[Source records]
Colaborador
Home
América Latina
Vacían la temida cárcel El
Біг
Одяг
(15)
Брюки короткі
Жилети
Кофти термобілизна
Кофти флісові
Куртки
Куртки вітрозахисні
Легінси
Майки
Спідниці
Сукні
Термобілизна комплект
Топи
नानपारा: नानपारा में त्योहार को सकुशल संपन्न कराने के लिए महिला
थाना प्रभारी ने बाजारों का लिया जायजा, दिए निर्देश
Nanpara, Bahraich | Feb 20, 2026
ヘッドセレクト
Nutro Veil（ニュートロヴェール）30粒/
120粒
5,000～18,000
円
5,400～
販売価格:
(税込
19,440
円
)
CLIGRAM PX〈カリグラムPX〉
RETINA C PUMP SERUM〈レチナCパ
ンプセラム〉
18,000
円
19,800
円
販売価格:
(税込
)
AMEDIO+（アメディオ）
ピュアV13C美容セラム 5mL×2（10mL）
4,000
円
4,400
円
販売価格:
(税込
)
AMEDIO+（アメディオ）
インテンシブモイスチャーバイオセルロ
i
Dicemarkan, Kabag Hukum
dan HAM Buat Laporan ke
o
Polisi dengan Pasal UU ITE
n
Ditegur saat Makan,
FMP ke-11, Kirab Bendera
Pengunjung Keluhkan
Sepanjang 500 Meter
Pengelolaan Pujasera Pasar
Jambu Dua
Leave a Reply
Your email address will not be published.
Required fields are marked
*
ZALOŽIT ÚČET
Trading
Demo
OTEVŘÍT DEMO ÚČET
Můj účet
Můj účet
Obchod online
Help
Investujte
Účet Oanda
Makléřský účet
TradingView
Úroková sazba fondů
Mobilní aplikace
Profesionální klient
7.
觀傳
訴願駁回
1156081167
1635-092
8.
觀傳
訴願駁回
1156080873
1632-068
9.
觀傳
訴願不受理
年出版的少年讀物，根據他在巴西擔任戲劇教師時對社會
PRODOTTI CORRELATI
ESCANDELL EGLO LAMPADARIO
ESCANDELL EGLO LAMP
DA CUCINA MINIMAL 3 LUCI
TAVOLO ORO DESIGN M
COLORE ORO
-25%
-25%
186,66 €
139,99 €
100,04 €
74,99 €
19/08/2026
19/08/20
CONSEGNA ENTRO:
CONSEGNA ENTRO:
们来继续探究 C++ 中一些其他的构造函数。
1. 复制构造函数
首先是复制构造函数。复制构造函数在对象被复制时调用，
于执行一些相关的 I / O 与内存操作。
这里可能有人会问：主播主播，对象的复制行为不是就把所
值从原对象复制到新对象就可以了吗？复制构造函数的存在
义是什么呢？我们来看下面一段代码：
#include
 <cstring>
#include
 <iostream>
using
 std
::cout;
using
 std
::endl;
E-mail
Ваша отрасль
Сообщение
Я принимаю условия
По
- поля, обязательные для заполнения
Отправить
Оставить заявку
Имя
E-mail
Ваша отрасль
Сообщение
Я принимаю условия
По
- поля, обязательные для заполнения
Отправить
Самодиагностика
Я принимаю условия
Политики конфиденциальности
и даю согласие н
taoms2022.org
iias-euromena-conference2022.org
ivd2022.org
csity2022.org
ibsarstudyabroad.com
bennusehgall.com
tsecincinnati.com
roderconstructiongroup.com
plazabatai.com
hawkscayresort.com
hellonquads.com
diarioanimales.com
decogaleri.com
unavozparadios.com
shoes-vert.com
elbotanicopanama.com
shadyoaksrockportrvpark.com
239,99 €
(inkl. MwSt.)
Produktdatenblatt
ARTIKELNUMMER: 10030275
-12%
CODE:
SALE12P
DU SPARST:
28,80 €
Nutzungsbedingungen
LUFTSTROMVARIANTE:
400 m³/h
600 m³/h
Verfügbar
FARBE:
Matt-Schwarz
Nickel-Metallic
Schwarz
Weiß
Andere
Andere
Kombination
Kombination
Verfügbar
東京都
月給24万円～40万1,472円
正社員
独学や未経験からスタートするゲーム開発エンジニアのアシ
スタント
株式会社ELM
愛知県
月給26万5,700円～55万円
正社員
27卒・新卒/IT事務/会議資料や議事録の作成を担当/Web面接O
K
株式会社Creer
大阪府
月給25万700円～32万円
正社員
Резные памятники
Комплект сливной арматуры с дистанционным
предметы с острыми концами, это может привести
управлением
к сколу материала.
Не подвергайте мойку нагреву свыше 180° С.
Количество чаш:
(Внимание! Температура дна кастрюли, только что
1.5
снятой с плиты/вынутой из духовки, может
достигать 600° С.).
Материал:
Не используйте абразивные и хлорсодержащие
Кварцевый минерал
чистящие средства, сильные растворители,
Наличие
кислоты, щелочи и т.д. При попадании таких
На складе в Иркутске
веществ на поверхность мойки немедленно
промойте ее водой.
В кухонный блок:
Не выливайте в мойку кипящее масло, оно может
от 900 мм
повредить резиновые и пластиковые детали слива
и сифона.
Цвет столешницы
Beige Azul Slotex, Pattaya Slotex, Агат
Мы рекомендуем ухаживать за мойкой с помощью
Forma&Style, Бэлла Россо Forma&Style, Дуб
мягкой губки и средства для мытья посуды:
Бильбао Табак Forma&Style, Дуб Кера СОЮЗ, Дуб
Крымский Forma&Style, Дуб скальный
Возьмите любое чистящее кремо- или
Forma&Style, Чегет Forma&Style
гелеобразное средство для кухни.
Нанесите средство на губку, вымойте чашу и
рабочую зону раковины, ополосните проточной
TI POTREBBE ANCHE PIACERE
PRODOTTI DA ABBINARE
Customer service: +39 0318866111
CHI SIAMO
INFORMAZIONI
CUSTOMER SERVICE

* Work instructions
Transcribe, in full, each record that appears above.

* Expected answer
Colaborador
Home
América Latina
Vacían la temida cárcel El
Біг
Одяг
(15)
Брюки короткі
Жилети
Кофти термобілизна
Кофти флісові
Куртки
Куртки вітрозахисні
Легінси
Майки
Спідниці
Сукні
Термобілизна комплект
Топи
नानपारा: नानपारा में त्योहार को सकुशल संपन्न कराने के लिए महिला
थाना प्रभारी ने बाजारों का लिया जायजा, दिए निर्देश
Nanpara, Bahraich | Feb 20, 2026
ヘッドセレクト
Nutro Veil（ニュートロヴェール）30粒/
120粒
5,000～18,000
円
5,400～
販売価格:
(税込
19,440
円
)
CLIGRAM PX〈カリグラムPX〉
RETINA C PUMP SERUM〈レチナCパ
ンプセラム〉
18,000
円
19,800
円
販売価格:
(税込
)
AMEDIO+（アメディオ）
ピュアV13C美容セラム 5mL×2（10mL）
4,000
円
4,400
円
販売価格:
(税込
)
AMEDIO+（アメディオ）
インテンシブモイスチャーバイオセルロ
i
Dicemarkan, Kabag Hukum
dan HAM Buat Laporan ke
o
Polisi dengan Pasal UU ITE
n
Ditegur saat Makan,
FMP ke-11, Kirab Bendera
Pengunjung Keluhkan
Sepanjang 500 Meter
Pengelolaan Pujasera Pasar
Jambu Dua
Leave a Reply
Your email address will not be published.
Required fields are marked
*
ZALOŽIT ÚČET
Trading
Demo
OTEVŘÍT DEMO ÚČET
Můj účet
Můj účet
Obchod online
Help
Investujte
Účet Oanda
Makléřský účet
TradingView
Úroková sazba fondů
Mobilní aplikace
Profesionální klient
7.
觀傳
訴願駁回
1156081167
1635-092
8.
觀傳
訴願駁回
1156080873
1632-068
9.
觀傳
訴願不受理
年出版的少年讀物，根據他在巴西擔任戲劇教師時對社會
PRODOTTI CORRELATI
ESCANDELL EGLO LAMPADARIO
ESCANDELL EGLO LAMP
DA CUCINA MINIMAL 3 LUCI
TAVOLO ORO DESIGN M
COLORE ORO
-25%
-25%
186,66 €
139,99 €
100,04 €
74,99 €
19/08/2026
19/08/20
CONSEGNA ENTRO:
CONSEGNA ENTRO:
们来继续探究 C++ 中一些其他的构造函数。
1. 复制构造函数
首先是复制构造函数。复制构造函数在对象被复制时调用，
于执行一些相关的 I / O 与内存操作。
这里可能有人会问：主播主播，对象的复制行为不是就把所
值从原对象复制到新对象就可以了吗？复制构造函数的存在
义是什么呢？我们来看下面一段代码：
#include
 <cstring>
#include
 <iostream>
using
 std
::cout;
using
 std
::endl;
E-mail
Ваша отрасль
Сообщение
Я принимаю условия
По
- поля, обязательные для заполнения
Отправить
Оставить заявку
Имя
E-mail
Ваша отрасль
Сообщение
Я принимаю условия
По
- поля, обязательные для заполнения
Отправить
Самодиагностика
Я принимаю условия
Политики конфиденциальности
и даю согласие н
taoms2022.org
iias-euromena-conference2022.org
ivd2022.org
csity2022.org
ibsarstudyabroad.com
bennusehgall.com
tsecincinnati.com
roderconstructiongroup.com
plazabatai.com
hawkscayresort.com
hellonquads.com
diarioanimales.com
decogaleri.com
unavozparadios.com
shoes-vert.com
elbotanicopanama.com
shadyoaksrockportrvpark.com
239,99 €
(inkl. MwSt.)
Produktdatenblatt
ARTIKELNUMMER: 10030275
-12%
CODE:
SALE12P
DU SPARST:
28,80 €
Nutzungsbedingungen
LUFTSTROMVARIANTE:
400 m³/h
600 m³/h
Verfügbar
FARBE:
Matt-Schwarz
Nickel-Metallic
Schwarz
Weiß
Andere
Andere
Kombination
Kombination
Verfügbar
東京都
月給24万円～40万1,472円
正社員
独学や未経験からスタートするゲーム開発エンジニアのアシ
スタント
株式会社ELM
愛知県
月給26万5,700円～55万円
正社員
27卒・新卒/IT事務/会議資料や議事録の作成を担当/Web面接O
K
株式会社Creer
大阪府
月給25万700円～32万円
正社員
Резные памятники
Комплект сливной арматуры с дистанционным
предметы с острыми концами, это может привести
управлением
к сколу материала.
Не подвергайте мойку нагреву свыше 180° С.
Количество чаш:
(Внимание! Температура дна кастрюли, только что
1.5
снятой с плиты/вынутой из духовки, может
достигать 600° С.).
Материал:
Не используйте абразивные и хлорсодержащие
Кварцевый минерал
чистящие средства, сильные растворители,
Наличие
кислоты, щелочи и т.д. При попадании таких
На складе в Иркутске
веществ на поверхность мойки немедленно
промойте ее водой.
В кухонный блок:
Не выливайте в мойку кипящее масло, оно может
от 900 мм
повредить резиновые и пластиковые детали слива
и сифона.
Цвет столешницы
Beige Azul Slotex, Pattaya Slotex, Агат
Мы рекомендуем ухаживать за мойкой с помощью
Forma&Style, Бэлла Россо Forma&Style, Дуб
мягкой губки и средства для мытья посуды:
Бильбао Табак Forma&Style, Дуб Кера СОЮЗ, Дуб
Крымский Forma&Style, Дуб скальный
Возьмите любое чистящее кремо- или
Forma&Style, Чегет Forma&Style
гелеобразное средство для кухни.
Нанесите средство на губку, вымойте чашу и
рабочую зону раковины, ополосните проточной
TI POTREBBE ANCHE PIACERE
PRODOTTI DA ABBINARE
Customer service: +39 0318866111
CHI SIAMO
INFORMAZIONI
CUSTOMER SERVICE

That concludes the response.